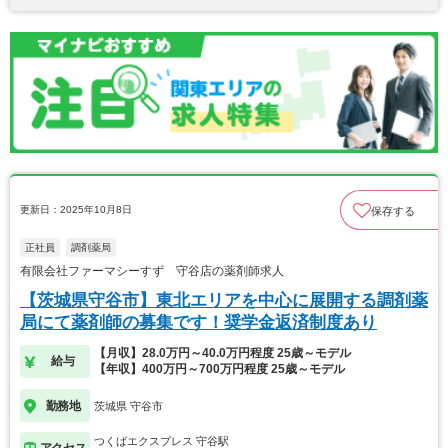
更新日：2025年10月8日
保存する
正社員
調剤薬局
有限会社ファーマシーすず 守谷店の薬剤師求人
【茨城県守谷市】東北エリアを中心に展開する調剤薬
局にて薬剤師の募集です！奨学金返済制度あり
【月収】28.0万円～40.0万円程度 25歳～モデル
給与
【年収】400万円～700万円程度 25歳～モデル
勤務地
茨城県 守谷市
つくばエクスプレス 守谷駅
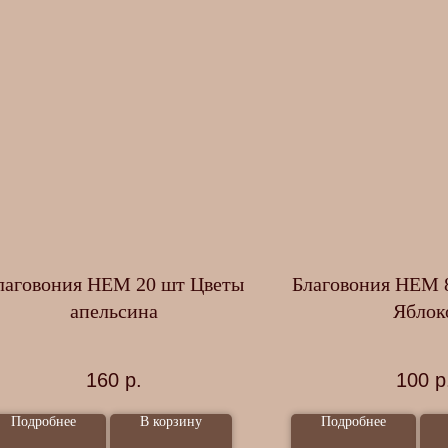
лаговония HEM 20 шт Цветы
Благовония HEM 
апельсина
Яблок
160
р.
100
р
Подробнее
В корзину
Подробнее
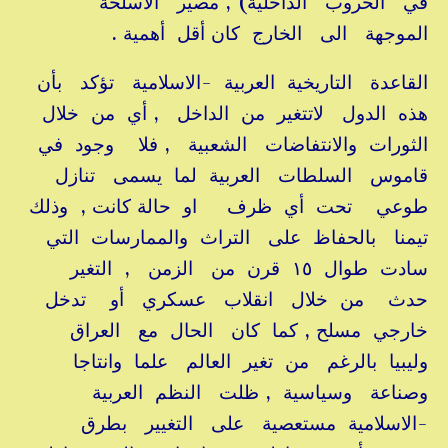
في الحروب الداخلية) , مصير الأسلحة
الموجهة الى الخارج كان أقل أهمية .
القاعدة التاريخية العربية -الاسلامية تؤكد بأن
هذه الدول لاتتغير من الداخل , أي من خلال
الثورات والانتفاضات الشعبية , فلا وجود في
قاموس السلطات العربية لما يسمى تنازل
طوعي تحت أي ظرف او حالة كانت , وذلك
تيمنا بالحفاظ على التراث والممارسات التي
سادت طوال ١٥ قرن من الزمن , التغير
حدث من خلال انقلاب عسكري أو تدخل
خارجي مسلح , كما كان الحال مع العراق
وليبيا بالرغم من تغير العالم علما وانتاجا
وصناعة وسياسية , ظلت النظم العربية
-الاسلامية مستعصية على التغيير بطرق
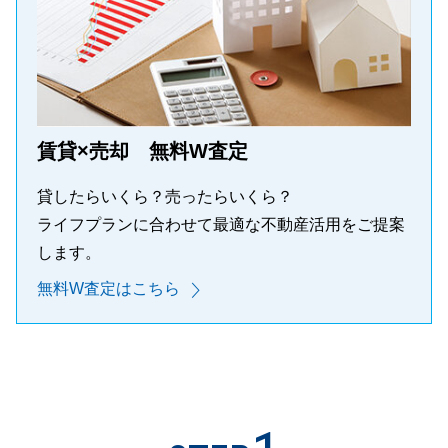
賃貸×売却 無料W査定
貸したらいくら？売ったらいくら？
ライフプランに合わせて最適な不動産活用をご提案
します。
無料W査定はこちら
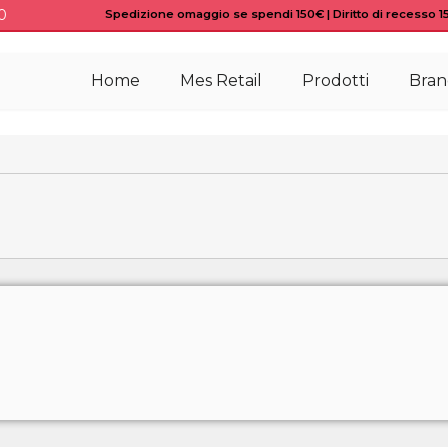
0
Spedizione omaggio se spendi 150€ | Diritto di recesso 15 
Home
Mes Retail
Prodotti
Bran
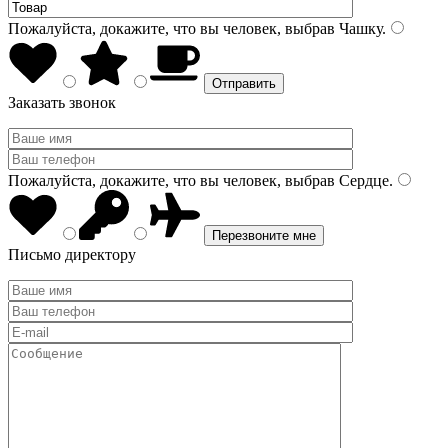
Пожалуйста, докажите, что вы человек, выбрав
Чашку
.
Заказать звонок
Пожалуйста, докажите, что вы человек, выбрав
Сердце
.
Письмо директору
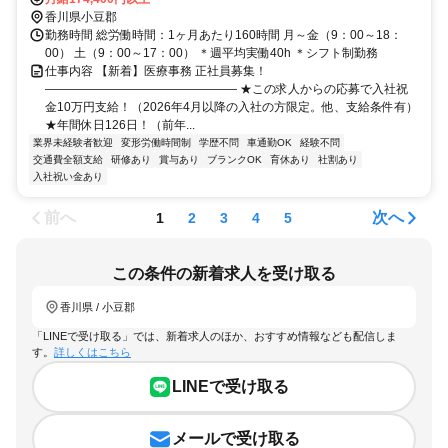
香川県小豆郡
勤務時間 総労働時間：1ヶ月あたり160時間 月～金（9：00～18：
00） 土（9：00～17：00） ＊週平均実働40h ＊シフト制勤務
仕事内容 【新着】医療事務 正社員募集！
―――――――――――――――― ★この求人からの応募で入社祝
金10万円支給！（2026年4月以降の入社の方限定。他、支給条件有）
★年間休日126日！（前年...
業界未経験者歓迎
変形労働時間制
学歴不問
車通勤OK
経験不問
交通費全額支給
研修あり
賞与あり
ブランクOK
育休あり
社割あり
入社祝い金あり
前へ
次へ
1
2
3
4
5
この条件の新着求人を受け取る
香川県 / 小豆郡
「LINEで受け取る」では、新着求人のほか、おすすめ情報なども配信しま
す。
詳しくはこちら
LINEで受け取る
メールで受け取る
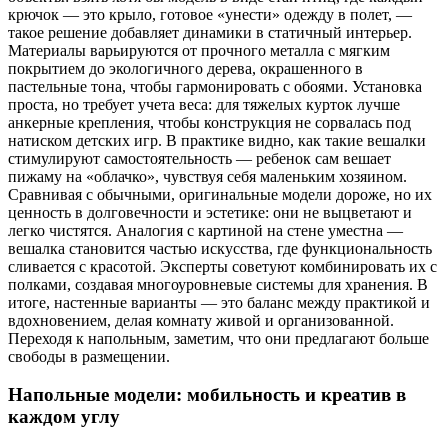
крючок — это крыло, готовое «унести» одежду в полет, —
такое решение добавляет динамики в статичный интерьер.
Материалы варьируются от прочного металла с мягким
покрытием до экологичного дерева, окрашенного в
пастельные тона, чтобы гармонировать с обоями. Установка
проста, но требует учета веса: для тяжелых курток лучше
анкерные крепления, чтобы конструкция не сорвалась под
натиском детских игр. В практике видно, как такие вешалки
стимулируют самостоятельность — ребенок сам вешает
пижаму на «облачко», чувствуя себя маленьким хозяином.
Сравнивая с обычными, оригинальные модели дороже, но их
ценность в долговечности и эстетике: они не выцветают и
легко чистятся. Аналогия с картиной на стене уместна —
вешалка становится частью искусства, где функциональность
сливается с красотой. Эксперты советуют комбинировать их с
полками, создавая многоуровневые системы для хранения. В
итоге, настенные варианты — это баланс между практикой и
вдохновением, делая комнату живой и организованной.
Переходя к напольным, заметим, что они предлагают больше
свободы в размещении.
Напольные модели: мобильность и креатив в
каждом углу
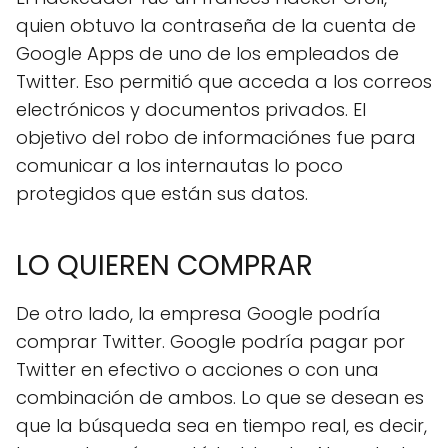
quien obtuvo la contraseña de la cuenta de
Google Apps de uno de los empleados de
Twitter. Eso permitió que acceda a los correos
electrónicos y documentos privados. El
objetivo del robo de informaciónes fue para
comunicar a los internautas lo poco
protegidos que están sus datos.
LO QUIEREN COMPRAR
De otro lado, la empresa Google podría
comprar Twitter. Google podría pagar por
Twitter en efectivo o acciones o con una
combinación de ambos. Lo que se desean es
que la búsqueda sea en tiempo real, es decir,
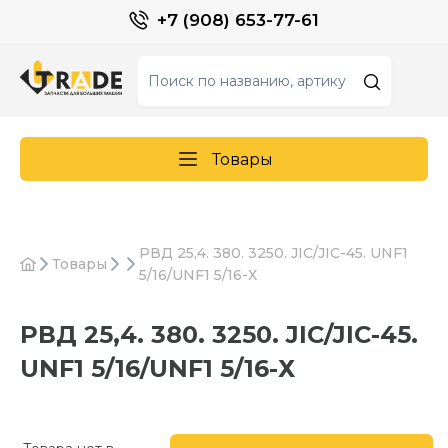
+7 (908) 653-77-61
Товары
РВД 25,4. 380. 3250. JIC/JIC-45. UNF1
Товары
5/16/UNF1 5/16-Х
РВД 25,4. 380. 3250. JIC/JIC-45.
UNF1 5/16/UNF1 5/16-Х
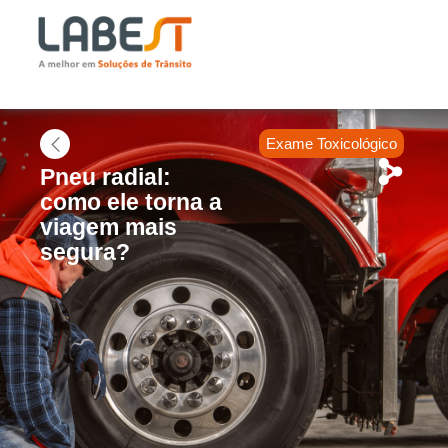
Exame Toxicológico
Pneu radial:
como ele torna a
viagem mais
segura?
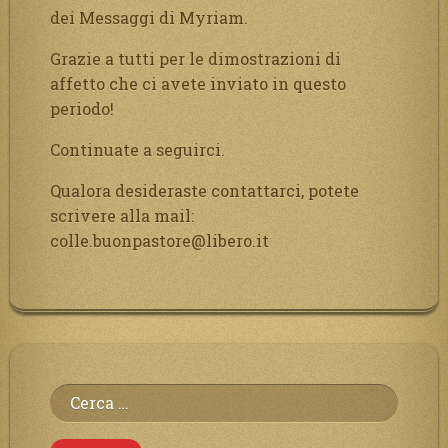
dei Messaggi di Myriam.
Grazie a tutti per le dimostrazioni di
affetto che ci avete inviato in questo
periodo!
Continuate a seguirci.
Qualora desideraste contattarci, potete
scrivere alla mail:
colle.buonpastore@libero.it
Ricerca
per:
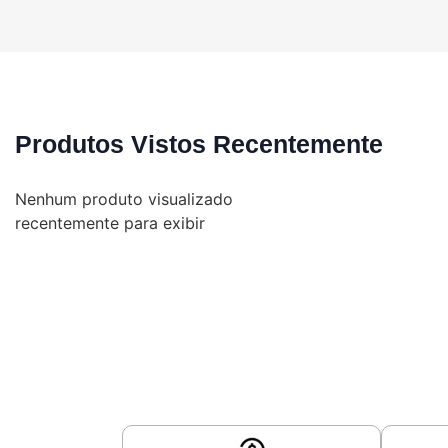
Produtos Vistos Recentemente
Nenhum produto visualizado
recentemente para exibir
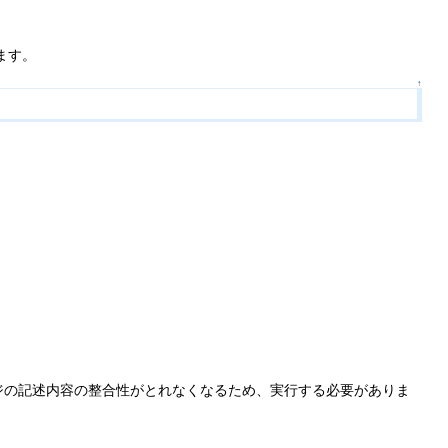
ます。
↑
ジの記述内容の整合性がとれなくなるため、実行する必要がありま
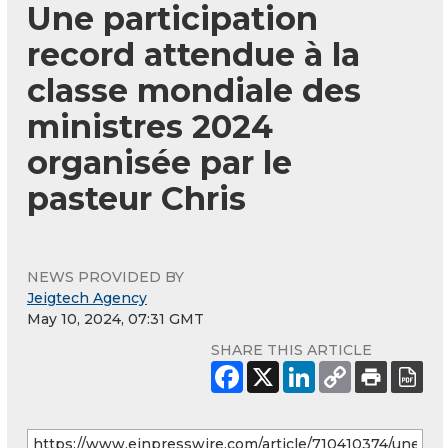
Une participation
record attendue à la
classe mondiale des
ministres 2024
organisée par le
pasteur Chris
NEWS PROVIDED BY
Jeigtech Agency
May 10, 2024, 07:31 GMT
SHARE THIS ARTICLE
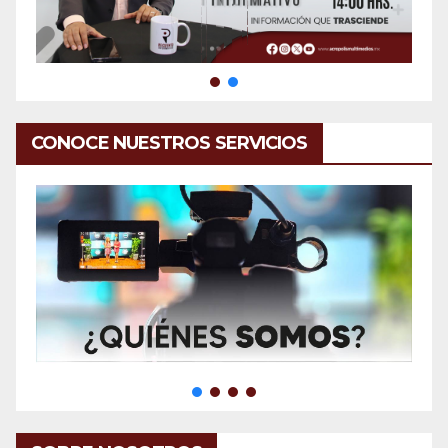
CONOCE NUESTROS SERVICIOS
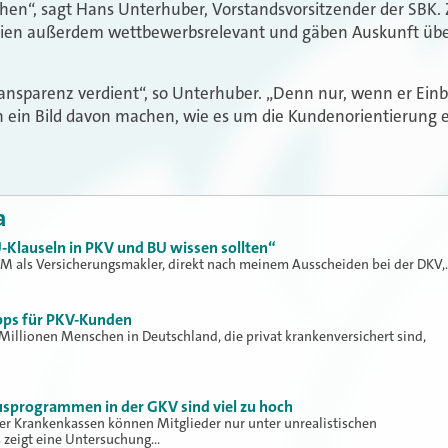
en“, sagt Hans Unterhuber, Vorstandsvorsitzender der SBK. 
ien außerdem wettbewerbsrelevant und gäben Auskunft über 
ansparenz verdient“, so Unterhuber. „Denn nur, wenn er Einbl
ch ein Bild davon machen, wie es um die Kundenorientierung 
a
-Klauseln in PKV und BU wissen sollten“
KM als Versicherungsmakler, direkt nach meinem Ausscheiden bei der DKV,
pps für PKV-Kunden
Millionen Menschen in Deutschland, die privat krankenversichert sind,
sprogrammen in der GKV sind viel zu hoch
er Krankenkassen können Mitglieder nur unter unrealistischen
 zeigt eine Untersuchung…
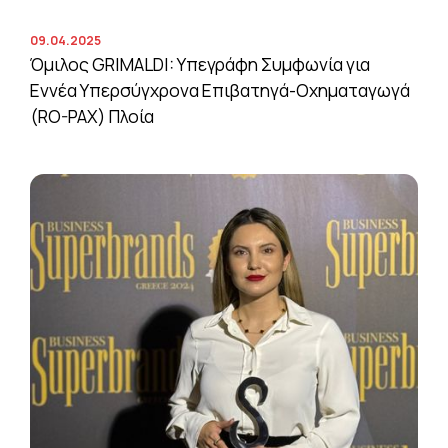
09.04.2025
Όμιλος GRIMALDI: Υπεγράφη Συμφωνία για
Εννέα Υπερσύγχρονα Επιβατηγά-Οχηματαγωγά
(RO-PAX) Πλοία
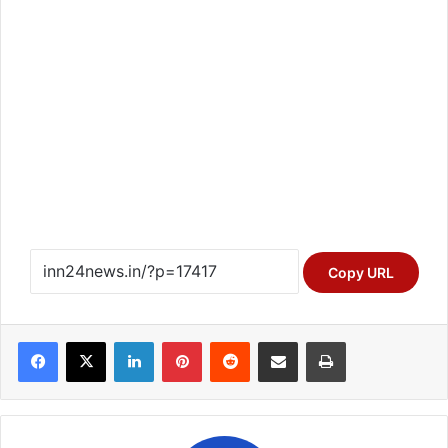
Copy URL
Facebook
X
LinkedIn
Pinterest
Reddit
Share via Email
Print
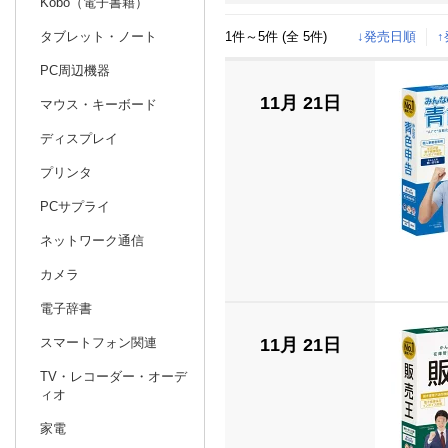
Kobo（電子書籍）
1件～5件 (全 5件)
↓発売日順
タブレット・ノート
日別
週間
PC周辺機器
prev
9
2025
20
年
月
11月 21日
マウス・キーボード
31
1
2
3
4
5
6
28
29
30
ディスプレイ
7
8
9
10
11
12
13
5
6
7
プリンタ
14
15
16
17
18
19
20
12
13
14
PCサプライ
21
22
23
24
25
26
27
19
20
21
ネットワーク通信
28
29
30
1
2
3
4
26
27
28
カメラ
5
6
7
8
9
10
11
2
3
4
電子辞書
11月 21日
スマートフォン関連
TV・レコーダー・オーデ
ィオ
家電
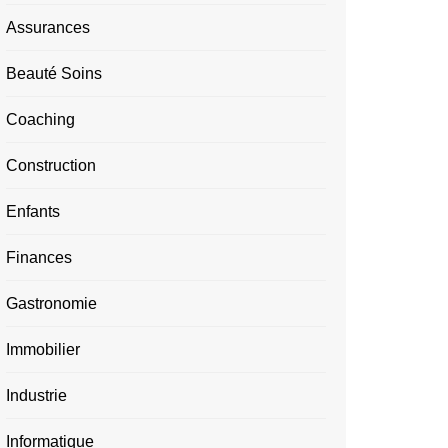
Assurances
Beauté Soins
Coaching
Construction
Enfants
Finances
Gastronomie
Immobilier
Industrie
Informatique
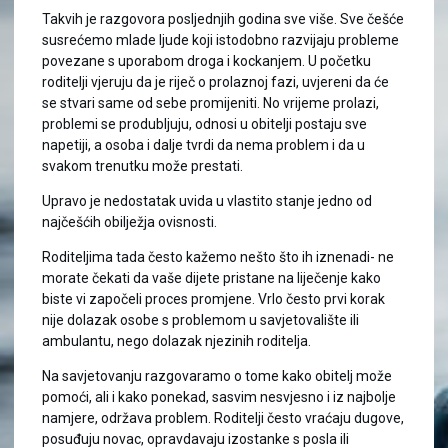
Takvih je razgovora posljednjih godina sve više. Sve češće
susrećemo mlade ljude koji istodobno razvijaju probleme
povezane s uporabom droga i kockanjem. U početku
roditelji vjeruju da je riječ o prolaznoj fazi, uvjereni da će
se stvari same od sebe promijeniti. No vrijeme prolazi,
problemi se produbljuju, odnosi u obitelji postaju sve
napetiji, a osoba i dalje tvrdi da nema problem i da u
svakom trenutku može prestati.
Upravo je nedostatak uvida u vlastito stanje jedno od
najčešćih obilježja ovisnosti.
Roditeljima tada često kažemo nešto što ih iznenadi- ne
morate čekati da vaše dijete pristane na liječenje kako
biste vi započeli proces promjene. Vrlo često prvi korak
nije dolazak osobe s problemom u savjetovalište ili
ambulantu, nego dolazak njezinih roditelja.
Na savjetovanju razgovaramo o tome kako obitelj može
pomoći, ali i kako ponekad, sasvim nesvjesno i iz najbolje
namjere, održava problem. Roditelji često vraćaju dugove,
posuđuju novac, opravdavaju izostanke s posla ili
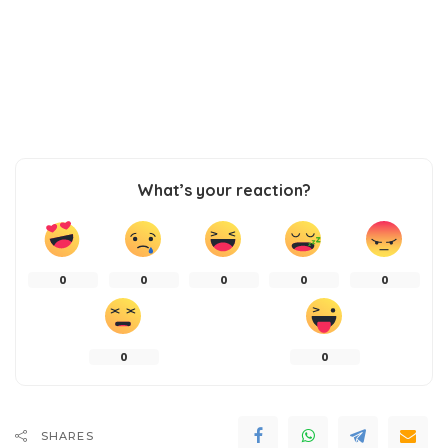
What’s your reaction?
0
0
0
0
0
0
0
SHARES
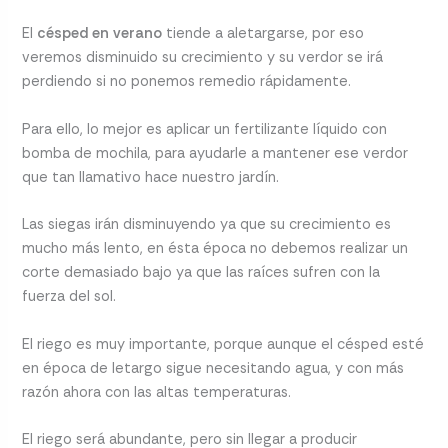
El
césped en verano
tiende a aletargarse, por eso
veremos disminuido su crecimiento y su verdor se irá
perdiendo si no ponemos remedio rápidamente.
Para ello, lo mejor es aplicar un fertilizante líquido con
bomba de mochila, para ayudarle a mantener ese verdor
que tan llamativo hace nuestro jardín.
Las siegas irán disminuyendo ya que su crecimiento es
mucho más lento, en ésta época no debemos realizar un
corte demasiado bajo ya que las raíces sufren con la
fuerza del sol.
El riego es muy importante, porque aunque el césped esté
en época de letargo sigue necesitando agua, y con más
razón ahora con las altas temperaturas.
El riego será abundante, pero sin llegar a producir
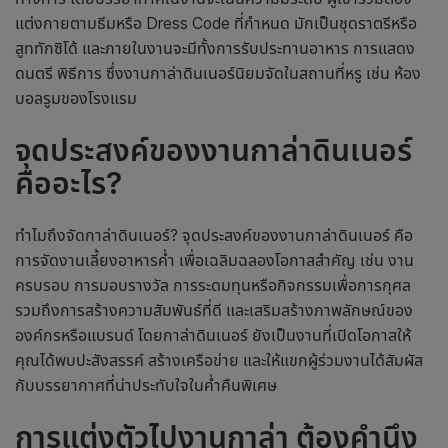
แต่งกายตามธีมหรือ Dress Code ที่กำหนด มักเป็นชุดราตรีหรือ
สูททักซิโด้ และภายในงานจะมีทั้งการรับประทานอาหาร การแสดง
ดนตรี พิธีการ ซึ่งงาน
กาล่าดินเนอร์
นิยมจัดในสถานที่หรู เช่น ห้อง
บอลรูมของโรงแรม
จุดประสงค์ของงาน
กาล่าดินเนอร์
คือ
อะไร?
ทำไมถึงจัด
กาล่าดินเนอร์
? จุดประสงค์ของงาน
กาล่าดินเนอร์ คือ
การจัดงานเลี้ยงอาหารค่ำ เพื่อเฉลิมฉลองโอกาสสำคัญ เช่น งาน
ครบรอบ การมอบรางวัล การระดมทุนหรือกิจกรรมเพื่อการกุศล
รวมถึงการสร้างความสัมพันธ์ที่ดี และเสริมสร้างภาพลักษณ์ของ
องค์กรหรือแบรนด์ โดย
กาล่าดินเนอร์
ยังเป็นงานที่เปิดโอกาสให้
คุณได้พบปะสังสรรค์ สร้างเครือข่าย และให้แขกผู้ร่วมงานได้สัมผัส
กับบรรยากาศที่น่าประทับใจในค่ำคืนพิเศษ
การแต่งตัวไปงานกาล่า ต้องคำนึง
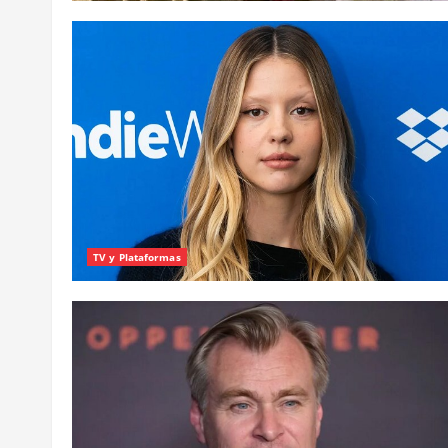
TV y Plataformas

********

◆ **What you should do**
Output everything from the beginning of the records down to the line containing "Письмо директору", both ends included, as a numbered list with blank lines skipped. Leave the pictures out.

◆ **Problem solution**
1. 更新日：2025年10月8日
2. 保存する
3. 正社員
4. 調剤薬局
5. 有限会社ファーマシーすず 守谷店の薬剤師求人
6. 【茨城県守谷市】東北エリアを中心に展開する調剤薬
7. 局にて薬剤師の募集です！奨学金返済制度あり
8. 【月収】28.0万円～40.0万円程度 25歳～モデル
9. 給与
10. 【年収】400万円～700万円程度 25歳～モデル
11. 勤務地
12. 茨城県 守谷市
13. つくばエクスプレス 守谷駅
14. лаговония HEM 20 шт Цветы
15. Благовония HEM 
16. апельсина
17. Яблок
18. 160
19. р.
20. 100
21. р
22. Подробнее
23. В корзину
24. Подробнее
25. في الحروب الداخلية) , مصير الأسلحة
26. الموجهة الى الخارج كان أقل أهمية .
27. القاعدة التاريخية العربية -الاسلامية تؤكد بأن
28. هذه الدول لاتتغير من الداخل , أي من خلال
29. الثورات والانتفاضات الشعبية , فلا وجود في
30. قاموس السلطات العربية لما يسمى تنازل
31. طوعي تحت أي ظرف او حالة كانت , وذلك
32. تيمنا بالحفاظ على التراث والممارسات التي
33. سادت طوال ١٥ قرن من الزمن , التغير
34. حدث من خلال انقلاب عسكري أو تدخل
35. خارجي مسلح , كما كان الحال مع العراق
36. وليبيا بالرغم من تغير العالم علما وانتاجا
37. وصناعة وسياسية , ظلت النظم العربية
38. -الاسلامية مستعصية على التغيير بطرق
39. 賃貸×売却 無料W査定
40. 貸したらいくら？売ったらいくら？
41. ライフプランに合わせて最適な不動産活用をご提案
42. します。
43. 無料W査定はこちら
44. 0
45. Spedizione omaggio se spendi 150€ | Diritto di recesso 15 
46. Home
47. Mes Retail
48. Prodotti
49. Bran
50. Пожалуйста, докажите, что вы человек, выбрав
51. Чашку
52. .
53. Заказать звонок
54. Пожалуйста, докажите, что вы человек, выбрав
55. Сердце
56. .
57. Письмо директору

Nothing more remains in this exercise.